Les yeux ouverts dans le vide, toujours dans la même position que la veille, Lyan était engourdis. Ses jambes, trop longtemps immobiles, lui étaient presque étrangères. Le poids du bras de Rax'Zeï autour de lui semblait lui peser une tonne, mais il ne s'en extirpait pas. La tête lourde et bourdonnante, il était sujet à un constant mal de tête et à une faiblesse de plus en plus notable. S'il était éveillé de temps à autre, la grande majorité de ses journées se partageaient entre le sommeil et l'inconscience.

Ses traits désormais creusés entourait son minois livide et sombre, aucun sourire à ses lèvres depuis trop longtemps. Il demeurait dans le silence de leur tour qui n'était que parfois dérangé par sa voix faible et brisée, ou par celle qu'il croyait de plus en plus entendre ; celle du vampire.

Mais au milieu de l'après-midi, une autre voix parvint aux oreilles de l'enfant qui commençait tout juste à se rendormir :

- Lyan !! L yan ouvre moi ! Fais moi un signe quelque chose! Je sais que t'es là... ! Lyan !

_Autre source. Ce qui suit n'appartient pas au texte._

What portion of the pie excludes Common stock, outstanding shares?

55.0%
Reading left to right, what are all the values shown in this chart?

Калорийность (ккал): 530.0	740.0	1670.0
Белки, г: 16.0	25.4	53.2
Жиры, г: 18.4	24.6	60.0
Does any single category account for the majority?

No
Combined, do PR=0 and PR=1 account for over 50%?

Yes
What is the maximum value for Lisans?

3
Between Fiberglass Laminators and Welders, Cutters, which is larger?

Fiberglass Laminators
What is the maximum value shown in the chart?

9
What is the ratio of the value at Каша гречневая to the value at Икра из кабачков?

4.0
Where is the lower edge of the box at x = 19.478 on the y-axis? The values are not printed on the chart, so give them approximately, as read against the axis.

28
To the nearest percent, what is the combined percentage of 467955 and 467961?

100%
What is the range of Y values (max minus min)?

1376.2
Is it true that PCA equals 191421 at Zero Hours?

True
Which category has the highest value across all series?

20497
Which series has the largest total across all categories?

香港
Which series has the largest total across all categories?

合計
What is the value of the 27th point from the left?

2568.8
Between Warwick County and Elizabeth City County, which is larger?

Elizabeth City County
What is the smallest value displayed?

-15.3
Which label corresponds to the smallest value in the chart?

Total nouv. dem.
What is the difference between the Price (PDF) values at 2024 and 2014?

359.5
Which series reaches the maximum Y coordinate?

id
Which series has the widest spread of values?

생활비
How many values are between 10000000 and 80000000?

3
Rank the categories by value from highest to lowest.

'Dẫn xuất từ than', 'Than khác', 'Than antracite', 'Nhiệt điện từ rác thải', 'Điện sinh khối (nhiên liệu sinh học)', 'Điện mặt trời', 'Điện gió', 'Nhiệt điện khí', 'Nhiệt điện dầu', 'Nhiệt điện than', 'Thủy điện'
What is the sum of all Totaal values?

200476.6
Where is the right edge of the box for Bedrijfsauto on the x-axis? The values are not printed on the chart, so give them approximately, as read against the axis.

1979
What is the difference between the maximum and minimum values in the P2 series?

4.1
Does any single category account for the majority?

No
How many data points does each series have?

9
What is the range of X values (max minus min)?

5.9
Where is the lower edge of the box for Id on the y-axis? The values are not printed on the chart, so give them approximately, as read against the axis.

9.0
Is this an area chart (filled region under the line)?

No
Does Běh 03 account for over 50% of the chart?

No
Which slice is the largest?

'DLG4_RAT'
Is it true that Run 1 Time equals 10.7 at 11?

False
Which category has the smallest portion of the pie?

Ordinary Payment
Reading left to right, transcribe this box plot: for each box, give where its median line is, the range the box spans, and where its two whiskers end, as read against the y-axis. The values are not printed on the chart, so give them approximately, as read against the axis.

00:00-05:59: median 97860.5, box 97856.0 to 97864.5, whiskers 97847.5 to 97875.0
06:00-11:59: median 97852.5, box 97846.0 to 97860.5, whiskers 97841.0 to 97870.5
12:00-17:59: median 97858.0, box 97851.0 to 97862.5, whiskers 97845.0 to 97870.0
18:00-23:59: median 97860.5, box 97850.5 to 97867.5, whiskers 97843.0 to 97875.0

C'était la voix de Naella qui brisait son silence. L'enfant fut aussitôt angoissé. Il se souvenait très bien des paroles de la Nargolith l'avant veille et craignait désormais sa présence. Non pas qu'elle fut méchante, il la savait gentille, mais il avait peur plus que tout qu'elle ne lui enlève Rax'Zeï, ou lui en éloigne. Ses propos avaient été si furieux à son égard, l'abandon, le rejet, qu'il ne pouvait que croire qu'elle l'écarterait d'ici. Et ça, il ne le voulait pas.

Or, il resta silencieux.

« Tu peux faire confiance à Naella, Lyan»
se fit entendre le cadavre étendu sur le lit.

- Non, je peux pas. s'obstina l'enfant avec son propre souvenir. Si je la laisse entrer, Rax, elle voudra m'enlever de toi. Et tu sais, j'ai promis de rester là, quoi qu'il arrive.

« Allons...»

- Ssshtt !
lui intimida t'il, crispant légèrement la mâchoire. Si on ne dit rien, et qu'on fait pas de bruit, elle pensera qu'on y est pas.

Son ton s'était alors fait un peu irrité, voir agacé, même si rien n'en pouvait être la cause. Les souvenirs qui lui récitait les paroles du mort demeuraient de son propre fruit, mais il arrivait à s'en rendre colérique. Bien que la faiblesse le clouait au lit, et que ses maux de têtes n'aidait en rien la situation, la soif lui était pire. C'était quelque chose qu'il savait son pire tourment en approche, et qui arrivait à peupler ses rêves de cauchemars. Il n'y a plus de son sang, et bientôt, la soif sera pire que jamais.

Mais, lové contre un cadavre moribond, aux yeux encore bien grands ouverts et à la poitrine trouée, le sevrage risquait d'être dangereux pour la santé autant physique que mental de l'enfant. Dans ses bras se retrouvait sa source de motivation qui malheureusement, n'était plus. Dans peu de temps, le résultat serait donné.